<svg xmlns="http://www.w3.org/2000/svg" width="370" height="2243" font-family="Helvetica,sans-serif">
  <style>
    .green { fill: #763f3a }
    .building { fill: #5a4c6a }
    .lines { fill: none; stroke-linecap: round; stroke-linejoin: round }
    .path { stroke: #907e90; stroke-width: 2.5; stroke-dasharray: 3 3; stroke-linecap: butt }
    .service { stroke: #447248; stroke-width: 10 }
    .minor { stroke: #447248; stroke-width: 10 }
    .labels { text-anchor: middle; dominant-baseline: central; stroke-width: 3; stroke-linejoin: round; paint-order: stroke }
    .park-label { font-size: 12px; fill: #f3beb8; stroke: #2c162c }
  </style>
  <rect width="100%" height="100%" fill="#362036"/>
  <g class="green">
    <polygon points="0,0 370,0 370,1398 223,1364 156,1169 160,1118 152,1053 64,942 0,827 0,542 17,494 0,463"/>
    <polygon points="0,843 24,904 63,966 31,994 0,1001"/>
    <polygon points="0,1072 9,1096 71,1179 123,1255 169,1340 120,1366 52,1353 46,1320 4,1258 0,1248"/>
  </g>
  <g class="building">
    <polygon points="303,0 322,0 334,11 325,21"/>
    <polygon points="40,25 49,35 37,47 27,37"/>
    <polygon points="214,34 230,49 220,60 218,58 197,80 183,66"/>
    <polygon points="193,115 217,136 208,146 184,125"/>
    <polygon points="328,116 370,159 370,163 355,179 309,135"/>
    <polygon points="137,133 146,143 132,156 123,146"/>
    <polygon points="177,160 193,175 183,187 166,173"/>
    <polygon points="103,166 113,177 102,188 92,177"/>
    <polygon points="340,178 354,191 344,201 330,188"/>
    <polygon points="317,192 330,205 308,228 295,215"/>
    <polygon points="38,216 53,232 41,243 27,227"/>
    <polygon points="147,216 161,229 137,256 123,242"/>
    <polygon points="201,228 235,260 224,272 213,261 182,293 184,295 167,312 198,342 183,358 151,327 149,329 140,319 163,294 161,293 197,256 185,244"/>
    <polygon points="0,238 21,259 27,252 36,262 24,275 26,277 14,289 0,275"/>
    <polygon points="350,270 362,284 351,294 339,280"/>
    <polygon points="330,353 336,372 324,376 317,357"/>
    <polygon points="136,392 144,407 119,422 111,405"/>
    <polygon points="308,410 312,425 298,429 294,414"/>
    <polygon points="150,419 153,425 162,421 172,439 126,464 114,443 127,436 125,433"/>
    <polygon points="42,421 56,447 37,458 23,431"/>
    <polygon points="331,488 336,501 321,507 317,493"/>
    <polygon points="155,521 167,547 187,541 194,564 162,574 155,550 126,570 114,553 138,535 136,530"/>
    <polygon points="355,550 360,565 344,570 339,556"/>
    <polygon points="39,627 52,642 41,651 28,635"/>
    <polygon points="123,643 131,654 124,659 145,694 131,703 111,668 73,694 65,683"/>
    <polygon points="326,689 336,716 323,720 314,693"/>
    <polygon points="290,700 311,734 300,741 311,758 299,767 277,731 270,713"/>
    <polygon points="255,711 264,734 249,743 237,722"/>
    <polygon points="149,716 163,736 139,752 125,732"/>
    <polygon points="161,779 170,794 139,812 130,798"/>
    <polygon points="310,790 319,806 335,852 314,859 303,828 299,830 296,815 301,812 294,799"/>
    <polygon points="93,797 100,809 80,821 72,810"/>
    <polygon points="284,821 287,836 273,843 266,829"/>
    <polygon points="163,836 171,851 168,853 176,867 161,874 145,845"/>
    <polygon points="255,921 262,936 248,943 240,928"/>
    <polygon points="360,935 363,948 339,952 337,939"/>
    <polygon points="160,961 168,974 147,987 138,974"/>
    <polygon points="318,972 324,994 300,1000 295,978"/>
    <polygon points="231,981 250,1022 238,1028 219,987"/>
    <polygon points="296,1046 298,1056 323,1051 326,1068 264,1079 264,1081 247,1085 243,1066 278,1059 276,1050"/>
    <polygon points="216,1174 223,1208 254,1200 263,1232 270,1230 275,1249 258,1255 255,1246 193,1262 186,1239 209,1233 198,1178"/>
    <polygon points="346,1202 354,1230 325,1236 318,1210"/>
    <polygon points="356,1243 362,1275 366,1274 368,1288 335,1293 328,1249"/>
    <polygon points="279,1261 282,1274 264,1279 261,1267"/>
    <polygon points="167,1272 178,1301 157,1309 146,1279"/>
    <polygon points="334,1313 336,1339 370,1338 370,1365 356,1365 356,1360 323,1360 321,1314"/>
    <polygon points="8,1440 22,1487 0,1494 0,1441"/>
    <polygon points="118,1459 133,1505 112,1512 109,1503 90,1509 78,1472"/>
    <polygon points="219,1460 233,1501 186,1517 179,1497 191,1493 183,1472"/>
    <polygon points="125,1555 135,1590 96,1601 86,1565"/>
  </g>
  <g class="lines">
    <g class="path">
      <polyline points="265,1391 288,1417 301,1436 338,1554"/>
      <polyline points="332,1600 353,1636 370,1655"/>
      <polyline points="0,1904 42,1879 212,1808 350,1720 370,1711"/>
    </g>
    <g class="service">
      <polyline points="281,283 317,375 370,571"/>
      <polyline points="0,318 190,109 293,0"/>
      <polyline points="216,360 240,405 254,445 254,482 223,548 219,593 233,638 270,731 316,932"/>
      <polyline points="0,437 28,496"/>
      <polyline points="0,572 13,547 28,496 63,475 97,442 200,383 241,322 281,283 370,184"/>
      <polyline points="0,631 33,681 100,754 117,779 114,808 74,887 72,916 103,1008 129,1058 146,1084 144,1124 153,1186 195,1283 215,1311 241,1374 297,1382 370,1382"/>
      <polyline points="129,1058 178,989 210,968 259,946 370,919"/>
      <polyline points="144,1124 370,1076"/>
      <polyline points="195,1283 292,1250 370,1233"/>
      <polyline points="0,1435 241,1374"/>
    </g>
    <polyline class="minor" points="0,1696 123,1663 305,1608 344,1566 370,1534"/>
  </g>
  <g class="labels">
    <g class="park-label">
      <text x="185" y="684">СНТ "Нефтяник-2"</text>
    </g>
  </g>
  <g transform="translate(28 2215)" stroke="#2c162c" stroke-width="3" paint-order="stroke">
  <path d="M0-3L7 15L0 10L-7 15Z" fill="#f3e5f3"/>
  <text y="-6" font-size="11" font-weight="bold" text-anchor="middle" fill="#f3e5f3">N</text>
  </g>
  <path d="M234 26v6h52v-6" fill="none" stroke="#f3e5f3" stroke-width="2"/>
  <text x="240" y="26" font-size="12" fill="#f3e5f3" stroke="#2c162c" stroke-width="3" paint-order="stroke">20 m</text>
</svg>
==================================================
■ REQUIRED ACTION ■
Using the records above, report each line with the string "lines".

■ RESPONSE ■
    .lines { fill: none; stroke-linecap: round; stroke-linejoin: round }
  <g class="lines">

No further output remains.